• [What is being asked]
Write out, word for word, only the lines from the one containing "in our Lord." through the final line of the data.

• [Given information]
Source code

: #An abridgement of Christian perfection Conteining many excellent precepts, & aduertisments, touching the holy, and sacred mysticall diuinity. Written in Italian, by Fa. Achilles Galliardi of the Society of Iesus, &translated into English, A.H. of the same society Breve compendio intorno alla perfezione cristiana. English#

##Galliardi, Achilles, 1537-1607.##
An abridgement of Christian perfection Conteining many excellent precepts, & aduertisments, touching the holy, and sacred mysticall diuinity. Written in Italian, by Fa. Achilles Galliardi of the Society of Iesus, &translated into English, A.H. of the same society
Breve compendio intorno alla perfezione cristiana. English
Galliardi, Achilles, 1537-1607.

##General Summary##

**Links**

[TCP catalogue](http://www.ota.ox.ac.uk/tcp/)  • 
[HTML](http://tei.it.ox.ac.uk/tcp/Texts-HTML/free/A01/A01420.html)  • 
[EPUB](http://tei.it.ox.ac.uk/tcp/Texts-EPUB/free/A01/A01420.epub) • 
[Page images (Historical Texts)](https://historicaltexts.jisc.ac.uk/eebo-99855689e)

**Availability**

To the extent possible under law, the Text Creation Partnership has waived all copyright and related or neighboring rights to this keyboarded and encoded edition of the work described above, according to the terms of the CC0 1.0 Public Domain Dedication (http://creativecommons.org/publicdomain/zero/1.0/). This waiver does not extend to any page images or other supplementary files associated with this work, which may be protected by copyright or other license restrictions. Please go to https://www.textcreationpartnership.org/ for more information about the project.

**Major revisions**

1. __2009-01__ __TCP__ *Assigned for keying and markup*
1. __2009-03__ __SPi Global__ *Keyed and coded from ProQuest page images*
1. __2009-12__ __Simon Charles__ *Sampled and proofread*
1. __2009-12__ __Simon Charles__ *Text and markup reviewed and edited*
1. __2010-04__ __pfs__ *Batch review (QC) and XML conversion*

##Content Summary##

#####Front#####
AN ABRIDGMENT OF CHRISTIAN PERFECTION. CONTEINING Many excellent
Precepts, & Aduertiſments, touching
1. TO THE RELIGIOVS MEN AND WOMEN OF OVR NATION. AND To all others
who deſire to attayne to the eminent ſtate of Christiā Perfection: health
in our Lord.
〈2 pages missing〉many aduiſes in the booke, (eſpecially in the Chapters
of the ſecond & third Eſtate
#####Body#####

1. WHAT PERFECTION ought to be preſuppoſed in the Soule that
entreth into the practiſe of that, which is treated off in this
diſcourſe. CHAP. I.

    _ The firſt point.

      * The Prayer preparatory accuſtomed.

• [Solution for this task]
in our Lord.
〈2 pages missing〉many aduiſes in the booke, (eſpecially in the Chapters
of the ſecond & third Eſtate
#####Body#####

1. WHAT PERFECTION ought to be preſuppoſed in the Soule that
entreth into the practiſe of that, which is treated off in this
diſcourſe. CHAP. I.

    _ The firſt point.

      * The Prayer preparatory accuſtomed.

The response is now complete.